Color me ambidextrous. I work both sides of the fence. At home I’m an Apple customer. At work I’m a Microsoft customer fully bathed in all things Windows and Office. For more than 25 years I have managed to work well and live well using both sides. Microsoft and Apple are not the same kinds of technology companies but they share a few common traits.
First, both companies know how to make money and pump up the stock price; both hovering around a trillion dollars in value. Second, both companies deal with an enormous number of customers; Apple with about 1.5-billion devices in the wild, and Microsoft, through Windows and Office, has a few billion.
Beyond the search for power and wealth and customers, how are they similar?
Microsoft is a software company that dabbles in hardware. Apple is a hardware company that uses software as a key point of differentiation. What both companies do best is to keep focus.
Apple focuses on hardware and software, and while both have grown in recent years, the company has few hardware failures, and software– with the company’s carefully cultivated ecosystem– continues to set Apple apart from Microsoft, Samsung, Google, and competitors. Yet, the Apple system is open to all comers; both Microsoft and Google have many apps that run on Apple hardware.
Here’s an example of Apple working diligently to keep focus and maintain a solid brand.
The Mac line is obvious and distinct. MacBook Air, MacBook Pro, Mac mini, iMac, iMac Pro, and soon, Mac Pro. macOS, iOS, iPadOS, watchOS, and tvOS grace the hardware products.
Microsoft has many different revenue streams, including cloud services, Windows, Office, hardware and more. The cash cows are Windows and Office, the latter now a subscription service. How is that working out?
Microsoft may have 170-million Office 365 subscribers, which could bring in over $12-billion in annual revenue. The Windows maker also have over a billion Office users– more revenue.
How are all those different products and revenue sources evidence of focus?

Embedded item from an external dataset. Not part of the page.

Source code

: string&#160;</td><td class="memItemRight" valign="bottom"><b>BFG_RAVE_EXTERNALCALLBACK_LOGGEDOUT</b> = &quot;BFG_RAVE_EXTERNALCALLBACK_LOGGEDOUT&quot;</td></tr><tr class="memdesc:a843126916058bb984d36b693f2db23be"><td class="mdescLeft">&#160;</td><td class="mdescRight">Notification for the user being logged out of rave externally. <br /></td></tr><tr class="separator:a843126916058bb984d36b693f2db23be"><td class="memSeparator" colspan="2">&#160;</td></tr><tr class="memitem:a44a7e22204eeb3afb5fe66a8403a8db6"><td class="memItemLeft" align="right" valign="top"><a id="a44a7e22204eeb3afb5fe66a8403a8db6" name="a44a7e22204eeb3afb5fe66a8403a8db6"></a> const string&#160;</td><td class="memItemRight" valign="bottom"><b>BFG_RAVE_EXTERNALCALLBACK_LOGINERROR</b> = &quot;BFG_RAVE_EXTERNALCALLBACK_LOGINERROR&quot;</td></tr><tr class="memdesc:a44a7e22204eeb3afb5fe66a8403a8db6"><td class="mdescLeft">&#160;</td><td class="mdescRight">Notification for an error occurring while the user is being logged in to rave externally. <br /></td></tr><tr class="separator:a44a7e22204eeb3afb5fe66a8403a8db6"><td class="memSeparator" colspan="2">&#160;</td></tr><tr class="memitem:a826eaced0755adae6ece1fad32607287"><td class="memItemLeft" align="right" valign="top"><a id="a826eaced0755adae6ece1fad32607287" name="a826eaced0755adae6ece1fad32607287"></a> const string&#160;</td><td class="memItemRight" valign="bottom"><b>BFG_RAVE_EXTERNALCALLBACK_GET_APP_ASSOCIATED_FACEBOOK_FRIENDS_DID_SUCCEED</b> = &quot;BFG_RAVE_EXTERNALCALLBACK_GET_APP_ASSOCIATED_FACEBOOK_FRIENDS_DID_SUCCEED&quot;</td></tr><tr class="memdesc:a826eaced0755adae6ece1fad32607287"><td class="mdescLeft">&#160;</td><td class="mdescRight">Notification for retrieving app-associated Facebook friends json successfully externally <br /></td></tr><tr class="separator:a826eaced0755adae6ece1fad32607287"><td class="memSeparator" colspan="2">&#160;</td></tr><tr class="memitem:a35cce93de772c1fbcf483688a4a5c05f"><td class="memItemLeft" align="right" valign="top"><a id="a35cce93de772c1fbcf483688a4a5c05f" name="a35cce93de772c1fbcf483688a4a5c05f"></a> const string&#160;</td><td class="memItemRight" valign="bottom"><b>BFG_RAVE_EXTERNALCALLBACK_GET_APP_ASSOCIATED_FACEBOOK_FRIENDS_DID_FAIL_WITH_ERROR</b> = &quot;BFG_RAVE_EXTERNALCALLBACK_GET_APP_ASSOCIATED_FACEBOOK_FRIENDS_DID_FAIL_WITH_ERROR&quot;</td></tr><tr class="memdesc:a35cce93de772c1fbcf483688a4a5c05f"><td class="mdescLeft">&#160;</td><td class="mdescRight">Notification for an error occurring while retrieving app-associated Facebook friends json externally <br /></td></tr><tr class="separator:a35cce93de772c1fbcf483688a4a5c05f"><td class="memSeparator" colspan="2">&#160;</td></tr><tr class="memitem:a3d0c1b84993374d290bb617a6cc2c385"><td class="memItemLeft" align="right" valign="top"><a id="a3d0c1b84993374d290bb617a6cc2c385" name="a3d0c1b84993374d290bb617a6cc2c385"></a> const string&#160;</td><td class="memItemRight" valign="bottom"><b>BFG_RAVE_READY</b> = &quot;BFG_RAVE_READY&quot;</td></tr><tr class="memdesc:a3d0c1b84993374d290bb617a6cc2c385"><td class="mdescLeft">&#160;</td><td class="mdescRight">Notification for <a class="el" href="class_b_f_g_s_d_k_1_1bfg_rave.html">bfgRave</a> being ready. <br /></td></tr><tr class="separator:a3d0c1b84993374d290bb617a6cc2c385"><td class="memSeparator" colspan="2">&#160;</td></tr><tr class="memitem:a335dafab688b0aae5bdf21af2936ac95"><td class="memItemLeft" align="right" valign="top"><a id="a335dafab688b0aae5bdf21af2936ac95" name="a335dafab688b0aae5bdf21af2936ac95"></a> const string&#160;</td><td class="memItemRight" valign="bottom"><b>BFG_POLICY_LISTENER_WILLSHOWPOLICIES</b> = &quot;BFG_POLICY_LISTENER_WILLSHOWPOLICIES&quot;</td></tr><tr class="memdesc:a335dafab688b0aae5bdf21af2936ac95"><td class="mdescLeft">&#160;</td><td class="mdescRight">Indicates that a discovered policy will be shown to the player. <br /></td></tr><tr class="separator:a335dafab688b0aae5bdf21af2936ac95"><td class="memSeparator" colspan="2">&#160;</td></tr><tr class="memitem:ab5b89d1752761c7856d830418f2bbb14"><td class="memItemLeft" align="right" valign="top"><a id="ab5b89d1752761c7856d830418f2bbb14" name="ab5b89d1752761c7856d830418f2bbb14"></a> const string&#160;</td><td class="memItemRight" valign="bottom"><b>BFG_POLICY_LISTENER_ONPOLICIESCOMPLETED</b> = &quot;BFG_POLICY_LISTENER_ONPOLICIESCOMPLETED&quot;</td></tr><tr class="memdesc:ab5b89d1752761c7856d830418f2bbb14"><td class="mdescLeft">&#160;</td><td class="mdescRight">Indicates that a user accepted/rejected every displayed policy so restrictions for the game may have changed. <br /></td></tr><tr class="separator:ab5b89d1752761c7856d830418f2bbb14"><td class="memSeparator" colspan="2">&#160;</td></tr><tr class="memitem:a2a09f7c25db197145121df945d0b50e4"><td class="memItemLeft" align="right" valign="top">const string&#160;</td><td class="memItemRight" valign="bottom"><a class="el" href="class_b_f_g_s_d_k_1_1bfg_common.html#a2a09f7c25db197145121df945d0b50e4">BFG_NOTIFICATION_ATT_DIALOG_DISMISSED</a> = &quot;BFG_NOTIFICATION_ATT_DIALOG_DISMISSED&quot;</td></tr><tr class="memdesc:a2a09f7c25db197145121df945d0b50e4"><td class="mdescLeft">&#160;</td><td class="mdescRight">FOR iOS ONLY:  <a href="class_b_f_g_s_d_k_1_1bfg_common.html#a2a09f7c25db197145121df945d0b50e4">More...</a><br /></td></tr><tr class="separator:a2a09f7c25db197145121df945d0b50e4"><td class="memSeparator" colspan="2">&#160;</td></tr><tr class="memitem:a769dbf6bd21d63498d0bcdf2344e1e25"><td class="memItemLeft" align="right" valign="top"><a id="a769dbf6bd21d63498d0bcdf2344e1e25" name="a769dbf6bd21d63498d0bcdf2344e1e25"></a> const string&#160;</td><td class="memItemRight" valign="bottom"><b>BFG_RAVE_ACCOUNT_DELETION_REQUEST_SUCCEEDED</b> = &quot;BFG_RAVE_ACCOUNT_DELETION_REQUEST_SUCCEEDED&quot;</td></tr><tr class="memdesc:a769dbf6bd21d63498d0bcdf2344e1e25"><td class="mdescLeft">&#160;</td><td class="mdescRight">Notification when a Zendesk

A company can only grow so far and so fast with a small product line, and publicly traded companies are required by shareholders to accomplish much– grow revenue, grow profit, grow stock value. Guess which one is most important?
That means that companies like Apple and Microsoft must diversify. Both have done well, though Apple’s hardware line is well diversified and highly profitable. Microsoft’s cloud services business is highly profitable while Apple’s iCloud is more of an addendum service for customers.
Is competitor Google well focused?
Most of the search engine giant’s revenue comes from advertising. Attempts to diversify to other products– hardware, particularly, including the Pixel smartphone and Nest home products, have failed– spectacularly relative to Apple’s hardware growth and profits.
Lack of focus. See the problem?
Apple has customers. Microsoft has customers. Google has users and struggles to deal with customers. Where Google succeeds is focus on advertising.